Lundi soir, sur le plateau de Tucker Carlson sur Fox News, l’expert en cybersécurité des VIPS William Binney a commenté : « ils appliquent la vieille règle sophiste de la Grèce antique ; vous vous arrangez pour faire répéter sans cesse un argument, dans différentes directions et par différentes personnes (...). Adolf Hitler avait exactement la même philosophie – si vous voulez propager un mensonge, faites en sorte qu’il soit le plus gros possible et répétez-le aussi souvent que possible jusqu’à ce que tout le monde y croit. »

A la suite de The Nation et de Bloomberg, plusieurs médias importants ont couvert le mémo des VIPS ces derniers jours. Dans un article paru hier dans le magazine Salon, la journaliste Danielle Ryan demande : « Et si le hacking russe était en réalité une fuite ? Un nouveau rapport soulève des questions que les médias et les Démocrates préféreraient ignorer. (…) Le silence des grands médias sur la question est très intéressant, d’autant plus que l’information est apparue dans un journal de gauche [The Nation] très suivi et réputé pour ses reportages rigoureux et approfondis, et non un quelconque média d’extrême-droite conspirationniste apportant de l’eau au moulin de Donald Trump. Que les médias et les milieux libéraux dédaignent les informations apportées par Lawrence dans son article en prétendant qu’il manque de preuves représenterait une ironie, compte tenu de la façon dont ils ont construit toute une narration sans preuves, afin de se protéger eux-mêmes et d’absoudre Clinton de toute responsabilité dans la défaite des élections. » Dans la foulée de l’article de Danielle Ryan, le New York Post a publié un article intitulé « Un nouveau rapport affirme que le hacking du DNC a été fait de l’intérieur, pas par la Russie ». En conclusion, le journal rappelle que « les VIPS se sont formés en 2003 pour protester contre la façon dont la administration Bush avait manipulé le renseignement afin de justifier la guerre d’Irak ».

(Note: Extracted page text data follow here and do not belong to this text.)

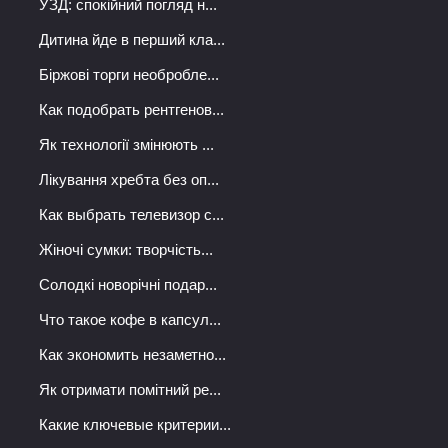
УЗД: спокійний погляд н...
Дитина йде в перший кла...
Біржові торги необробле...
Как подобрать рентгенов...
Як технології змінюють ...
Лікування хребта без оп...
Как выбрать телевизор с...
Жіночі сумки: творчість...
Солодкі новорічні подар...
Что такое кофе в капсул...
Как экономить незаметно...
Як отримати помітний ре...
Какие ключевые критерии...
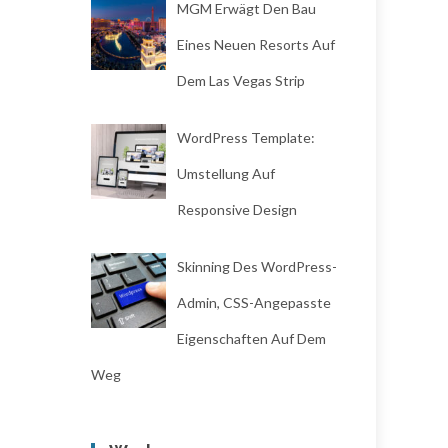
MGM Erwägt Den Bau
Eines Neuen Resorts Auf
Dem Las Vegas Strip
WordPress Template:
Umstellung Auf
Responsive Design
Skinning Des WordPress-
Admin, CSS-Angepasste
Eigenschaften Auf Dem
Weg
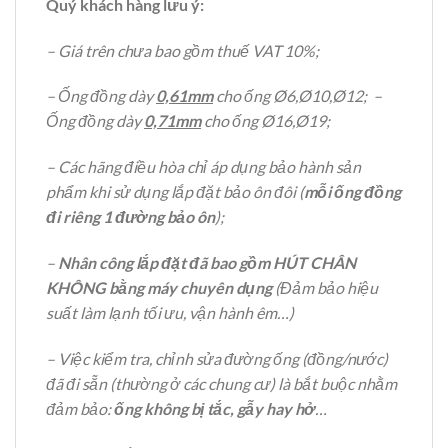
Quý khách hàng lưu ý:
– Giá trên chưa bao gồm thuế VAT 10%;
– Ống đồng dày
0,61mm
cho ống Ø6,Ø10,Ø12; –
Ống đồng dày
0,71mm
cho ống Ø16,Ø19;
– Các hãng điều hòa chỉ áp dụng bảo hành sản
phẩm khi sử dụng lắp đặt bảo ôn đôi (
mỗi ống đồng
đi riêng 1 đường bảo ôn
);
–
Nhân công lắp đặt đã bao gồm HÚT CHÂN
KHÔNG bằng máy chuyên dụng
(Đảm bảo hiệu
suất làm lạnh tối ưu, vận hành êm…)
– Việc kiểm tra, chỉnh sửa đường ống (đồng/nước)
đã đi sẵn (thường ở các chung cư) là bắt buộc nhằm
đảm bảo:
ống không bị tắc, gẫy hay hở
…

La question a même été soulevée la semaine dernière au sein du Bundestag, le Parlement allemand, par le député André Hahn, membre du parti Die Linke (équivalent allemand du Front de gauche) ; Hahn a demandé au gouvernement allemand s’il partageait l’analyse des VIPS sur le fait que « le téléchargement de quasiment 2 gigaoctets en 87 secondes est physiquement impossible pour un hacker ». Dans une réponse évasive, le porte-parole du gouvernement a affirmé qu’ils ne disposaient d’aucun élément confirmant les arguments des VIPS, et que la vitesse de téléchargement de données pouvait dépendre de plusieurs facteurs, et que « ne connaissant pas ces facteurs, le gouvernement fédéral ne peut pas se prononcer sur la question ».